→ THE REQUEST
Change "catalogue / barcode" to "catalog number" in the listing, from the line with "collector number: 8170" to the line with "genus: Eleocharis", and give only those lines back with nothing else altered.

===== ENTRIES =====

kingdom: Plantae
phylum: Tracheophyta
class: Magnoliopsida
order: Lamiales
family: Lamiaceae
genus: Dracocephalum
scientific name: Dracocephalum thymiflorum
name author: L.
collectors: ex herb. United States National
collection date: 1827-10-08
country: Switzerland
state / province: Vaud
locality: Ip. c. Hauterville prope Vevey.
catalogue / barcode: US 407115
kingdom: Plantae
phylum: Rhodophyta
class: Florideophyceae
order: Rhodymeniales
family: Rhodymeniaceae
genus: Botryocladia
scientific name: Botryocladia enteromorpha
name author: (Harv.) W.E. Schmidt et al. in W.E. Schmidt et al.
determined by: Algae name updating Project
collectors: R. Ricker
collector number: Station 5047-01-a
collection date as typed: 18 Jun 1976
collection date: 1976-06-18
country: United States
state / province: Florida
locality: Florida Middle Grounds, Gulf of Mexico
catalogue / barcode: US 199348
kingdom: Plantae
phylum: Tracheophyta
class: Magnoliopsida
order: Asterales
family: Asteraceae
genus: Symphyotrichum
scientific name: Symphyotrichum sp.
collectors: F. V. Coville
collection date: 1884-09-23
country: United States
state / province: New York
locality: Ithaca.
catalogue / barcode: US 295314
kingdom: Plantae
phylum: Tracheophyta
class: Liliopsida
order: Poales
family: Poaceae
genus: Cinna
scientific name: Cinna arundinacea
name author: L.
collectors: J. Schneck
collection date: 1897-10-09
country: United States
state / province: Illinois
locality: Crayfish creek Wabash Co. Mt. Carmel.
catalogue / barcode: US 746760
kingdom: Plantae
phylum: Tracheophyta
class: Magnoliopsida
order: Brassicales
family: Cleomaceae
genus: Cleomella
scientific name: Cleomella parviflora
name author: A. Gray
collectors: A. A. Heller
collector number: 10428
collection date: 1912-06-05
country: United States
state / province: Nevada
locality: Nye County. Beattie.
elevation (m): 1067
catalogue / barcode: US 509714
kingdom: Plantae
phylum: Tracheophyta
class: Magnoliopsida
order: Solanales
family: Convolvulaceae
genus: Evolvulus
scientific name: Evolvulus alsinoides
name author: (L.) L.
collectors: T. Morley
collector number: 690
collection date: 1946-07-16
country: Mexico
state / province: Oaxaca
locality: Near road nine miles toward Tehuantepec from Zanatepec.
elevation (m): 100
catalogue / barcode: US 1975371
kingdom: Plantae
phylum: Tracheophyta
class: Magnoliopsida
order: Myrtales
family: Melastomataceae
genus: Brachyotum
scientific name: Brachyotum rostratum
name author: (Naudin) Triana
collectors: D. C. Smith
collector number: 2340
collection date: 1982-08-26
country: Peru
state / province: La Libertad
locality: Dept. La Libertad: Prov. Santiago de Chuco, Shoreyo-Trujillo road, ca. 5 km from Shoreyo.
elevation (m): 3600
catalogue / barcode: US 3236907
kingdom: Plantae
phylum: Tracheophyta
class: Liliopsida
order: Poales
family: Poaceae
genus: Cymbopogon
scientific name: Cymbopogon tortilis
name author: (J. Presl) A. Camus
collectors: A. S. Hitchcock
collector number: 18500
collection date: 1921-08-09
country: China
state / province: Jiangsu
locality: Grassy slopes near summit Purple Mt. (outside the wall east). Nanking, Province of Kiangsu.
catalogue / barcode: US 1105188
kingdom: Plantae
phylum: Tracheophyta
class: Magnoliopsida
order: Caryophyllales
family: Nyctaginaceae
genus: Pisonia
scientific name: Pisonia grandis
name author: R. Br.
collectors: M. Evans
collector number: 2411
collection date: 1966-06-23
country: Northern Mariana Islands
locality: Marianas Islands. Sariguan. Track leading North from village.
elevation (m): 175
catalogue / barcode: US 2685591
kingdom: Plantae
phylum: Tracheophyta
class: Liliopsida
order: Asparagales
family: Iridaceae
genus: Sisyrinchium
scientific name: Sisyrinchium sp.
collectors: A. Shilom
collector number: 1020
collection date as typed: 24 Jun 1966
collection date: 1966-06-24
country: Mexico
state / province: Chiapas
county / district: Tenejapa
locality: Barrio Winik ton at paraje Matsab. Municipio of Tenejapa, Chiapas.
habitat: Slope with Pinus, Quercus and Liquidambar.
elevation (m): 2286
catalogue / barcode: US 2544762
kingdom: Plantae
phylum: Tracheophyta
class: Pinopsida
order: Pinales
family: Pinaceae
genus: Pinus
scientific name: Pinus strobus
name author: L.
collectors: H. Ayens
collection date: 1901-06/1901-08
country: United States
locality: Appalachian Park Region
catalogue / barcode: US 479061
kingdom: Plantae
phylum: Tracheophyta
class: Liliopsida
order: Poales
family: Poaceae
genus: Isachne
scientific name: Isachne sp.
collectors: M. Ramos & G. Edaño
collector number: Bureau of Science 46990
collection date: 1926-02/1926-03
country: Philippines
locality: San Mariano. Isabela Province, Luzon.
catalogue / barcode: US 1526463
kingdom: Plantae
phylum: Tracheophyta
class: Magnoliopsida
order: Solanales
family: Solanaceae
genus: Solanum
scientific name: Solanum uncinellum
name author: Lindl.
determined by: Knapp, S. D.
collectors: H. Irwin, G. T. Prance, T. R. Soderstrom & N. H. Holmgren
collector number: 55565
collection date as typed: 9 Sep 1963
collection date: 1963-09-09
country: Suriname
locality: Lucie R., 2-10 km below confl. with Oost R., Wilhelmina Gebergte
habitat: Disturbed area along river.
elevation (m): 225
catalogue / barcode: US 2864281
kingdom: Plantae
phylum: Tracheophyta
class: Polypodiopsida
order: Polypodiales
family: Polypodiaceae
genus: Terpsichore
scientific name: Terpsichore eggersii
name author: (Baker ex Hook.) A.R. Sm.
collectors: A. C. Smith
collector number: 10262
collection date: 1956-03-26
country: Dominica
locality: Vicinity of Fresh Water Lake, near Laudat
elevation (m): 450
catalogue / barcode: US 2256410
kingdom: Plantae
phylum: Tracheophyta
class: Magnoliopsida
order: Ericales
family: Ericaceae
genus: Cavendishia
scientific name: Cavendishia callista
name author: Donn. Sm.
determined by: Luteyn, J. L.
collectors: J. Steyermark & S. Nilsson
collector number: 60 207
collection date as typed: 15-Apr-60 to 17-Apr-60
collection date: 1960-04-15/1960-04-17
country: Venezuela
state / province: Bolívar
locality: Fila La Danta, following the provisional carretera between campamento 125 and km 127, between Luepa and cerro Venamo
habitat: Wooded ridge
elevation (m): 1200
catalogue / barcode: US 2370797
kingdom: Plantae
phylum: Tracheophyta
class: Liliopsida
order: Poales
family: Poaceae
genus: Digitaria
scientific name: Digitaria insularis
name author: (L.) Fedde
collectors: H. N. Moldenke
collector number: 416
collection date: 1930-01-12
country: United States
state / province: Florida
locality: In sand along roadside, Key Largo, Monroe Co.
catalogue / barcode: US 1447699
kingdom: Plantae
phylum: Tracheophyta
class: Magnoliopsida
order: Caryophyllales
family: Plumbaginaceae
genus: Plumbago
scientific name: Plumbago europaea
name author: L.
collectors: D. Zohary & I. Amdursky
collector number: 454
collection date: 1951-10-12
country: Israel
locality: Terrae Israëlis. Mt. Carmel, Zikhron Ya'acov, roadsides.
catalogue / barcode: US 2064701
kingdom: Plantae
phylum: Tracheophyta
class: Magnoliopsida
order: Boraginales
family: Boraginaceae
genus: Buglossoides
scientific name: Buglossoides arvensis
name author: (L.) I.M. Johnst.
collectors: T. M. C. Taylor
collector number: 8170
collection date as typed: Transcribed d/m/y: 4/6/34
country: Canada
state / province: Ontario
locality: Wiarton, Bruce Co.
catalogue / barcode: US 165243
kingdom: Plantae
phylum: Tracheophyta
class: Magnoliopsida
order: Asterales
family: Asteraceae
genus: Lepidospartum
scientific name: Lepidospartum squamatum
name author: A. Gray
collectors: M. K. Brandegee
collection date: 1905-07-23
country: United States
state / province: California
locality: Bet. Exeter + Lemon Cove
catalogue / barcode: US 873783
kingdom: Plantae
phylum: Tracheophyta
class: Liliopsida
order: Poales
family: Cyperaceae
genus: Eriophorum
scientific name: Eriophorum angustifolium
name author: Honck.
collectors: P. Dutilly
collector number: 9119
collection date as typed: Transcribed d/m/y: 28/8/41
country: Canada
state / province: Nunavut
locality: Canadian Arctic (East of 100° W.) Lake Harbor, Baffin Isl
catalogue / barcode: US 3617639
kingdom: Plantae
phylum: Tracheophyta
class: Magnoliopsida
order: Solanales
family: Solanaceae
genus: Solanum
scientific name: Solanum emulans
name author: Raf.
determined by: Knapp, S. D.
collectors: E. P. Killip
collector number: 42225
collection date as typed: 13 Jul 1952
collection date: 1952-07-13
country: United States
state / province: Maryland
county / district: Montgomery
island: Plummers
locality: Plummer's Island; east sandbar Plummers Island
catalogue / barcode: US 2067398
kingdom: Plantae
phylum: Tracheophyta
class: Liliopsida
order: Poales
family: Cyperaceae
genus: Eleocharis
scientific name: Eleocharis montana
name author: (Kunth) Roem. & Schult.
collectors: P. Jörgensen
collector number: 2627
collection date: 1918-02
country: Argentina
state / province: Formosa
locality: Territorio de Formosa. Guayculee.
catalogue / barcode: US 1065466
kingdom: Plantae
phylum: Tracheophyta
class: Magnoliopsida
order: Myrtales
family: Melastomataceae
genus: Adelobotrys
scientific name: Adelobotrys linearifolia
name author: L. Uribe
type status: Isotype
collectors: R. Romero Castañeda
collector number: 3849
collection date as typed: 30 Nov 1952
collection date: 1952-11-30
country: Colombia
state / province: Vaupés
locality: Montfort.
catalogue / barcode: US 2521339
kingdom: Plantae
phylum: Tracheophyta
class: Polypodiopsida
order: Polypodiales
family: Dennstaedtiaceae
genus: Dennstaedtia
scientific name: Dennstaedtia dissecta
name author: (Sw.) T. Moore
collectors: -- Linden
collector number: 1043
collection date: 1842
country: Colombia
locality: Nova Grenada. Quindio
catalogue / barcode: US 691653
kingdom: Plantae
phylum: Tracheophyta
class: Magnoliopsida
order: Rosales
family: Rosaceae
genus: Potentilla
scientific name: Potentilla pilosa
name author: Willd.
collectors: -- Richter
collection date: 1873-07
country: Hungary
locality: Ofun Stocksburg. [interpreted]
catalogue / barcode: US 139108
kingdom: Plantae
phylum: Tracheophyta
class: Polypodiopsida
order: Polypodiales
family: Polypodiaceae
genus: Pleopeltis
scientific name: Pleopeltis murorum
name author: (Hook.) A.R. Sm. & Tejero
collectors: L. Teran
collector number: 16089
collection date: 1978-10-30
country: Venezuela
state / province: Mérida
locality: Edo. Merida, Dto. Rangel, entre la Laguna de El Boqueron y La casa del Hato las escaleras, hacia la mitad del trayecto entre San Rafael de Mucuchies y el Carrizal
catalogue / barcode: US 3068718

=====

→ WORKED SOLUTION
collector number: 8170
collection date as typed: Transcribed d/m/y: 4/6/34
country: Canada
state / province: Ontario
locality: Wiarton, Bruce Co.
catalog number: US 165243
kingdom: Plantae
phylum: Tracheophyta
class: Magnoliopsida
order: Asterales
family: Asteraceae
genus: Lepidospartum
scientific name: Lepidospartum squamatum
name author: A. Gray
collectors: M. K. Brandegee
collection date: 1905-07-23
country: United States
state / province: California
locality: Bet. Exeter + Lemon Cove
catalog number: US 873783
kingdom: Plantae
phylum: Tracheophyta
class: Liliopsida
order: Poales
family: Cyperaceae
genus: Eriophorum
scientific name: Eriophorum angustifolium
name author: Honck.
collectors: P. Dutilly
collector number: 9119
collection date as typed: Transcribed d/m/y: 28/8/41
country: Canada
state / province: Nunavut
locality: Canadian Arctic (East of 100° W.) Lake Harbor, Baffin Isl
catalog number: US 3617639
kingdom: Plantae
phylum: Tracheophyta
class: Magnoliopsida
order: Solanales
family: Solanaceae
genus: Solanum
scientific name: Solanum emulans
name author: Raf.
determined by: Knapp, S. D.
collectors: E. P. Killip
collector number: 42225
collection date as typed: 13 Jul 1952
collection date: 1952-07-13
country: United States
state / province: Maryland
county / district: Montgomery
island: Plummers
locality: Plummer's Island; east sandbar Plummers Island
catalog number: US 2067398
kingdom: Plantae
phylum: Tracheophyta
class: Liliopsida
order: Poales
family: Cyperaceae
genus: Eleocharis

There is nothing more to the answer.